Primeiro, o teste é brutalmente simples. Execute nossa ferramenta contra a Torá real, e as palavras do evangelho pousam nos versículos do evangelho. Então pegue as mesmas letras, embaralhe sua ordem e execute a mesma ferramenta contra a versão embaralhada. Repita com dez embaralhamentos independentes. O alfabeto permanece idêntico. As frequências das letras permanecem idênticas. A única coisa que muda é a ordem. Nos embaralhamentos, os padrões desaparecem. Na Torá real, eles se mantêm. Portanto, o sinal está na própria ordem — não no alfabeto, não na língua, não nas proporções das letras. A ordem das letras de Moisés sabe o que está dizendo.
Segundo, a escala é enorme. A Torá possui 304.805 letras distribuídas em cinco livros. Os padrões não surgem em um versículo escolhido a dedo, mas de forma consistente em todo o corpus — as onze palavras do evangelho em um ritmo, o quarteto da purificação em um capítulo, o ápice do heatmap em um rito, as citações independentes dos apóstolos nas mesmas faixas superiores. A chance de tudo isso se alinhar por acidente é tão pequena que a calculadora desiste de tentar imprimi-la.
Terceiro, três métodos independentes concordam. Os códigos de salto de quarenta e nove letras foram encontrados pela contagem de letras. O heatmap de densidade temática foi computado comparando palavras de superfície com palavras do substrato. As citações dos apóstolos foram extraídas do Novo Testamento, quinze séculos antes de qualquer computador existir. Três métodos cegos.

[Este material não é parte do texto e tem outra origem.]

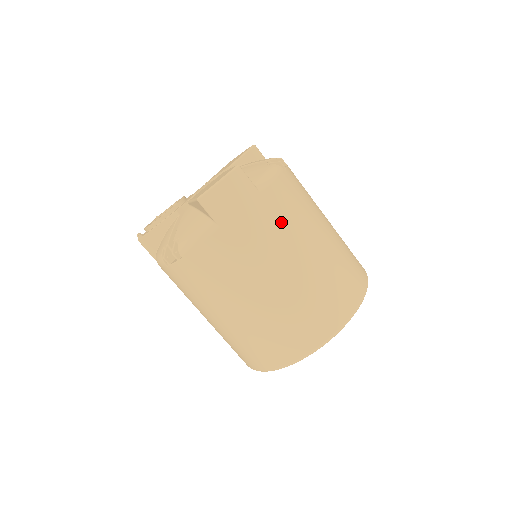
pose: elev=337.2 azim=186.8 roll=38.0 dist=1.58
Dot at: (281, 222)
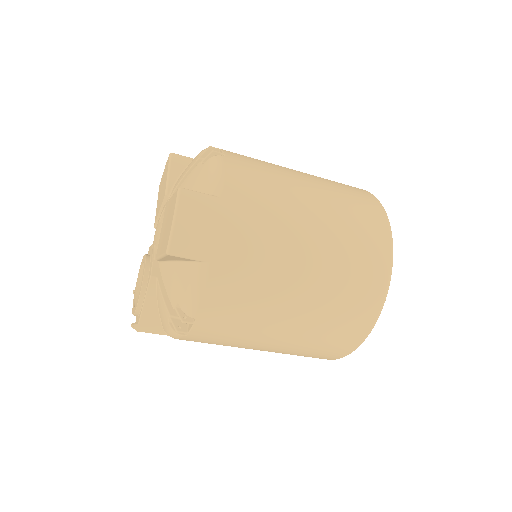
Dot at: (263, 210)
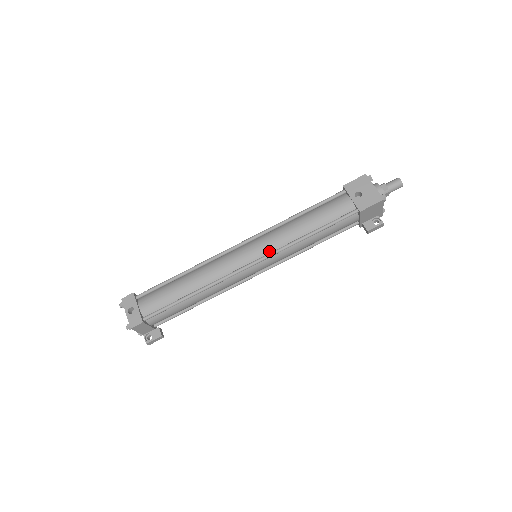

O mesmo punhado de versículos. «Por boca de duas ou três testemunhas, toda palavra será confirmada» (2 Coríntios 13:1).
Quarto, o texto não mudou. Os Manuscritos do Mar Morto, copiados antes de Cristo, correspondem à Bíblia hebraica que ainda lemos hoje, letra por letra, nos livros que se sobrepõem. Nenhum escriba medieval inseriu isso furtivamente. Quem quer que tenha impresso a marca d'água nas letras o fez antes que o livro fosse um livro — e ele tem sido fielmente copiado desde então.

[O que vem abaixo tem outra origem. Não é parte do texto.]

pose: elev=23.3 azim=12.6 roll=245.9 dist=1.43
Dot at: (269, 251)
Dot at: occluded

Quinto, nenhum autor humano planta um tesouro que não pode ser aberto por três mil anos. Um homem que escreve para sua própria era, escreve para sua própria era. Apenas um Autor que vê do início ao fim deixa uma marca d'água cujo selo é quebrado por uma geração que Ele nunca encontrará deste lado do véu. «Para sempre, ó SENHOR, a tua palavra está firmada nos céus» (Salmo 119:89).
Matemática pura. Impossível de falsificar. E impossível de descobrir antes do dia em que os computadores pudessem verificar.
Se você respeita a matemática, você está agora confrontado pelo fato de que os próprios números lhe dirão que a Torá é íntegra, e que nenhuma mão humana — não importa quão astuta, não importa quantas mãos trabalhando juntas por quantos séculos — poderia tê-la escrito. A ordem das letras carrega um sinal coordenado através de 304.805 posições. O sinal converge com o significado da superfície nos versículos de maior densidade. Três métodos independentes, separados por quinze séculos, apontam para o mesmo punhado de versículos sobre purificação e Cristo. O texto foi transmitido inalterado desde antes dos apóstolos. E o selo da marca d'água não poderia ser aberto até a nossa geração. Números não mentem. Os números dizem uma coisa: este Livro vem de Deus.
Agora ouça-me com atenção. A história que você está prestes a ler — minha própria estrada desde um leito de hospital em Bergen até um coração renovado, incluindo um testemunho de um ovo que contarei no tempo certo e que é somente meu — foi prevista em sombra muito antes de eu nascer. Não porque eu seja especial. Não sou. Os detalhes particulares que Deus me deu são únicos para mim; assim como os detalhes particulares que Ele deu a você. Mas a forma por baixo dos detalhes é a mesma forma para todos nós. As mesmas letras hebraicas que carregam purificação e fôlego de vida carregam, em seu significado direto, o padrão de cada alma que Deus atrai para Si mesmo. O que aconteceu comigo aconteceu na forma que Ele imprimiu no Sinai. O que acontece com você, se você vier, acontecerá nessa mesma forma. A purificação que chegou a mim em 2008 não começou em 2008. Começou na lavagem de Arão diante do véu, na água da rocha, na Novilha morta fora do acampamento e, antes disso, na Mente dAquele que colocou tudo isso no cume de Seu livro.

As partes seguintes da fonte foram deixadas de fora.